Jessica Millward BA’95 has received the Huggins-Quarles award from the Organization of American Historians for her doctoral dissertation, “A Choice Parcel of Country Born.” The work examines the gendered context of slavery and freedom for African American women in Maryland during the early days of the Revolutionary era to the period before the Civil War. Millward explores the ways in which the deep-rooted commitment to slave labor impacted the lives of bonded women, both in their lives and in their communities. She suggests that the trend of many slave owners to release their slaves at the end of the Revolutionary War presented the opportunity to freed black women to transform their economic and legal status. Millward earned her Ph.D. at the University of California, Los Angeles.

Christine Keyser BS’96 MS’99 has been appointed by the Utah Dept. of Commerce as its new public information officer (PIO). She will be in charge of all media and public relations for the seven divisions that comprise the department. She will also handle Web site content, presentations, reports, and public requests for information. Keyser received her bachelor’s degree, cum laude, in speech communication and her master’s in communication. For the past few years, Keyser has been teaching communication classes at the U and involved in corporate consulting and leadership training for The Villard Group. She has served as vice president of communication for the American Society for Training and Development (ASTD), been a presenter at the Governor’s 2003 GIFT Marriage Conferences, and a member of the Powersport Vehicle Franchise Act Board.
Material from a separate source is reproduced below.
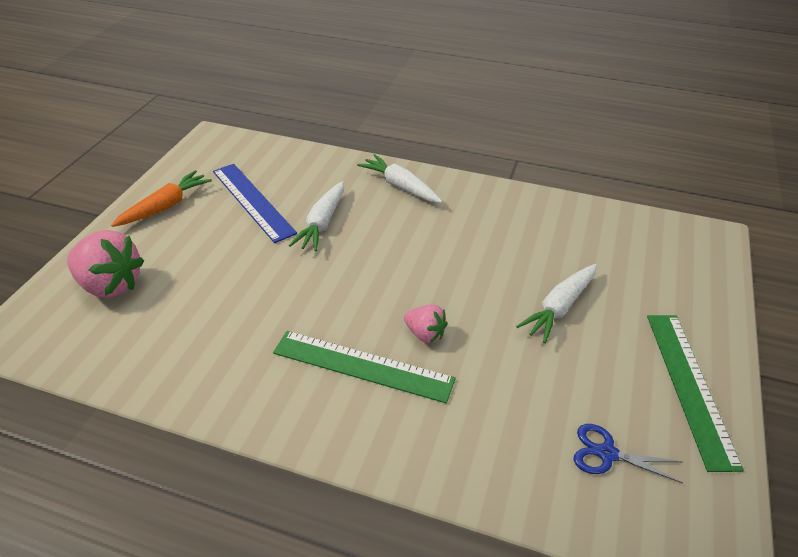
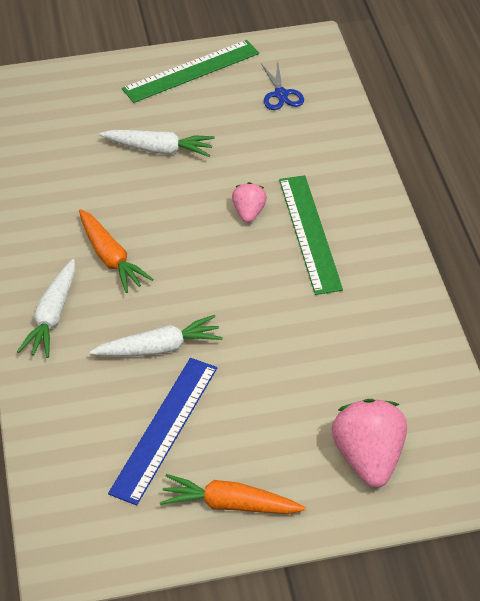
camera: 120 degrees left, 5 degrees up
none -> orange carrot [79,209,153,293]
Jason P. Perry JD’99 has been appointed by the Utah Dept. of Commerce as the new deputy director. He will serve as the product manager for online initiatives, represent the department at legislative hearings, and play a role in accounting and human resource functions. Previously, Perry worked with the Division of Consumer Protection, where he drafted legislation and acted as an administrative hearing officer. He also served as an assistant attorney general for the Utah Attorney General’s Office, where he was involved in drafting legislation, prosecuting cases for the Utah Internet Crimes Against Children Task Force, and prosecuting child abuse and child sex abuse cases. He received the 2002 FBI Director’s award for distinguished service to the law enforcement community.
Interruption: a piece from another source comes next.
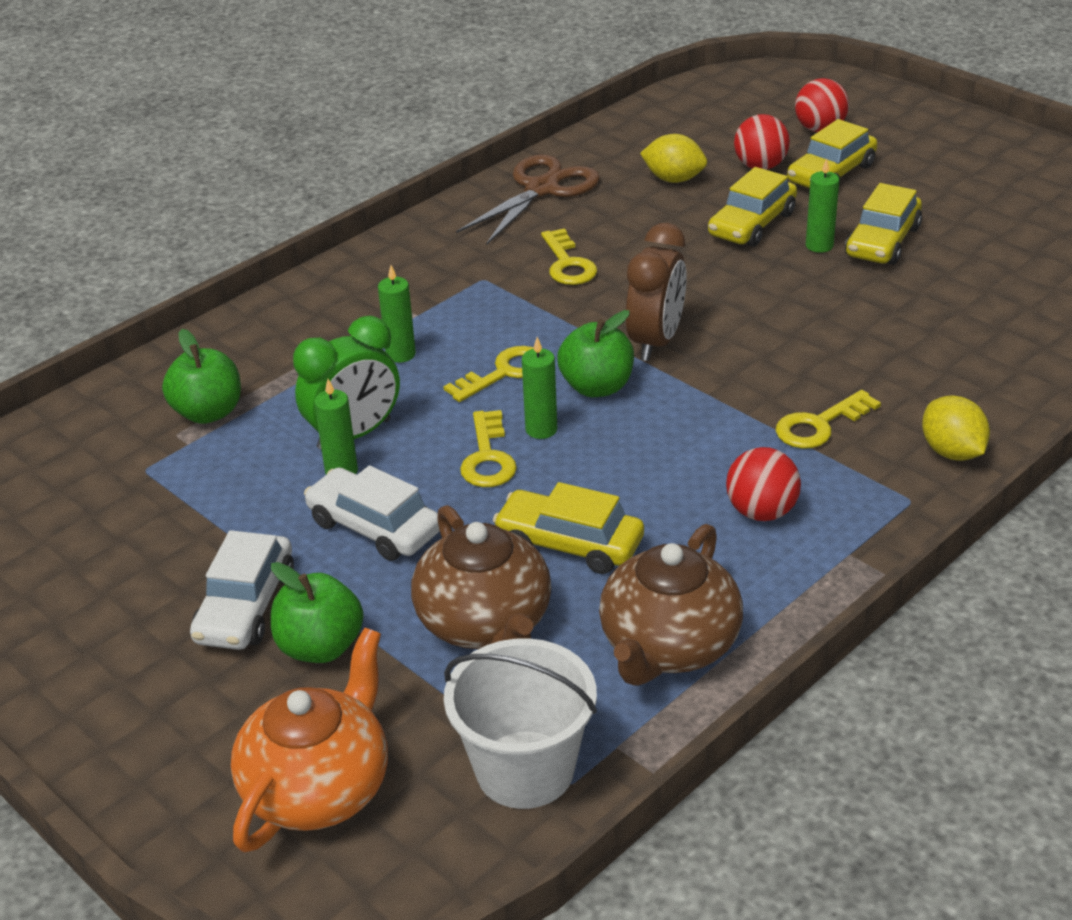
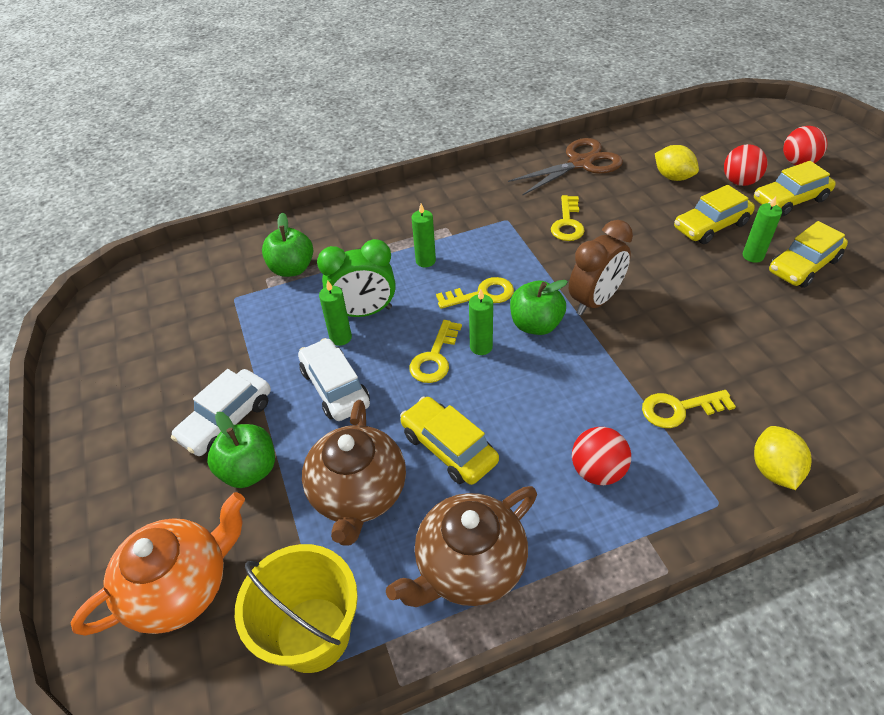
camera: 25 degrees right, 10 degrees up
white bucket [444,638,597,809] -> yellow bucket [235,544,358,673]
Jeffrey R. Jeppsen BS’00 has joined the intellectual property law firm of Rader, Fishman & Grauer PLLC as an associate in its South Jordan, Utah, office. His area of focus is preparing and prosecuting U.S. and foreign patent applications, primarily in computer hardware and software. Jeppsen was a clerk and legal research assistant with intellectual property law firms in Salt Lake City and Sydney, Australia, and was an associate engineer for a data communications company in Salt Lake. He earned his J.D. degree at Brigham Young University and now resides in South Jordan, Utah.